I am presently working on a problem in fluid dynamics where our group is investigating the behavior of temperature and velocity at the leading edge of a flat plate when fluid flows past it. The momentum equation, after introducing stream functions and cross-differentiation, reads $$\rho\left(\psi_{y}\nabla^{2}\psi_{x} - \psi_{x}\nabla^{2}\psi_{y} \right) = \mu\nabla^{4}\psi$$

I have made use of the self-similar transformation $\eta=\frac{y}{x}$ with $f(\eta,R)=\frac{\psi}{Ux}$ to obtain the following PDE (It checks out with this paper which I have referred (pg 156); note: there is one error in the paper, it has $2\eta ff_{\eta}$ instead of $2\eta ff_{\eta\eta}$ in the $R[...]$ terms)

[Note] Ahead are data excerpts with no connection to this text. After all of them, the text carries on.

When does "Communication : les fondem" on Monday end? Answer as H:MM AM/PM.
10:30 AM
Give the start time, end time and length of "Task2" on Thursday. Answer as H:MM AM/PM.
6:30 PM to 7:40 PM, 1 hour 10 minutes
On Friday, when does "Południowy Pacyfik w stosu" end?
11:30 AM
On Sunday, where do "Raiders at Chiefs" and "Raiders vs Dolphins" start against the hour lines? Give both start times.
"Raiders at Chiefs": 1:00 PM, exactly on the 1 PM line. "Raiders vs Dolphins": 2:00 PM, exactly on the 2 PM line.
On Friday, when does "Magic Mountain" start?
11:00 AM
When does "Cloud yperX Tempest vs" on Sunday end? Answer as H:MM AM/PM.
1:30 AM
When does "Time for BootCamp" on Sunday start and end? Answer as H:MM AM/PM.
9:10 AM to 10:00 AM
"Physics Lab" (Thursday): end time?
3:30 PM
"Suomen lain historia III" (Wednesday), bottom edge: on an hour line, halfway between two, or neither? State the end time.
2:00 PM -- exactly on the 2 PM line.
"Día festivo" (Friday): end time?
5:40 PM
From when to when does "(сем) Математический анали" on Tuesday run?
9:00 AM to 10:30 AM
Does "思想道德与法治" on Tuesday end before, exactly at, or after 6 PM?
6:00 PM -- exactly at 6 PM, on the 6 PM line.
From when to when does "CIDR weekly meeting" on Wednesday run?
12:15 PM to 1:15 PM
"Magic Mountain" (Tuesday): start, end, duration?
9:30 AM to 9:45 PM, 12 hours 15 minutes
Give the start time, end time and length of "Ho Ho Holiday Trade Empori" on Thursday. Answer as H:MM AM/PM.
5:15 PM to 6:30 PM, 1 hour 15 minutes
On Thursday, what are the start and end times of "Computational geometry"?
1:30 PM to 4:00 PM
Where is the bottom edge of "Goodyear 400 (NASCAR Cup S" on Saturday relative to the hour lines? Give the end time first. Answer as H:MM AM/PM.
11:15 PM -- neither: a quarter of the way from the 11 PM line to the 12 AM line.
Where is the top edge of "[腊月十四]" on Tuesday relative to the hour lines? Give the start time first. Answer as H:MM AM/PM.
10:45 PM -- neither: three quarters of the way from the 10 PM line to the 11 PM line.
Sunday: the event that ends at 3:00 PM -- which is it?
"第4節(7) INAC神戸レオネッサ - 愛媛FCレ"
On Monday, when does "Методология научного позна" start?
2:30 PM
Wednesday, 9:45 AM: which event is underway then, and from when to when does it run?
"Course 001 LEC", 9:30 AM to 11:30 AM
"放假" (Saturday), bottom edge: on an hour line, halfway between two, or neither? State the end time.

$$\left[(1+\eta^{2})^{2}f_{\eta\eta\eta\eta}+8(1+\eta^{2})f_{\eta\eta\eta}+4(1+3\eta^{2})f_{\eta\eta}\right]+\left[2\eta ff_{\eta\eta}+(1+\eta^{2})(ff_{\eta\eta}+f_{\eta}f_{\eta\eta}) - 4(1+3\eta^{2})f_{\eta\eta R}-4\eta(1+\eta^{2})f_{\eta\eta\eta R}\right]R+\left[2\eta(f_{R}f_{\eta\eta}-ff_{\eta\eta R})-(1+\eta^{2})(f_{\eta}f_{\eta\eta R}-f_{R}f_{\eta\eta\eta})+2(1+3\eta^{2})f_{\eta\eta RR}\right]R^{2}+\left[2\eta(f_{\eta}f_{\eta RR}-f_{R}f_{\eta \eta R})+ff_{\eta RR}-3f_{\eta}f_{RR}+4f_{RRR}-4\eta f_{\eta RRR}\right]R^{3}+\left[f_{RRRR}+f_{R}f_{\eta RR}-f_{\eta}f_{RRR}\right]R^{4}=0$$

Boundary conditions: At the plate, $\eta=0$ and we have $f_{\eta}=0$ & $f+f_{R}R=0$. At the leading edge, $\eta \rightarrow \infty$ and we have $f_{\eta}\rightarrow 1$ & $f+f_{R}R\rightarrow \eta$.

Since this problem is at the leading edge, we consider Reynolds numbers of the order $10^{-3}$ and hence, we can neglect all $\mathcal{O}(R^{2})$ and higher order terms of the PDE, but still, solving the resulting PDE is daunting. Any help is appreciated.

The paper uses an asymptotic expansion in $R$ to solve the PDE but I require a solution in $\eta$ and $R$ since I need to use it in the energy equation. I did try to solve the PDE neglecting the terms of $R^{2}$ and higher powers and later trying to compare it to a standard form mentioned in Polyanin, but couldn't find a solution.

Edit: As per Tomas Kojar’s suggestion in the comment section, consider the following two equations Now, setting $u=f_{\eta\eta}$, we obtain the following second-order PDE $$(1+η^2 )^2 u_{ηη}+8η(1+η^2 )u_{η}+4(1+3η^2 )u=0 $$ Which is solved with boundary conditions to obtain the solution $f_{1}(\eta,R)=\frac{2}{\pi}tan^{-1}(η)+\frac{2η}{π(1+η^2)}$. Now, the second equation reads $$[2ηff_{ηη}+(1+η^2 )(ff_{ηηη}+f_η f_{ηη} )-4(1+3η^2 ) f_{ηηR}-4η(1+η^2 ) f_{ηηηR}]R=0,$$ and since $R\neq 0$, we obtain a non-linear PDE which upon setting $v(\eta,R)=f_{\eta\eta\eta}$ yields the following PDE $$η^6 v^2+η^2 v^3 (1+η^2 )-4η(1+η^2 ) v_R=0.$$ But, this is still complicated to solve.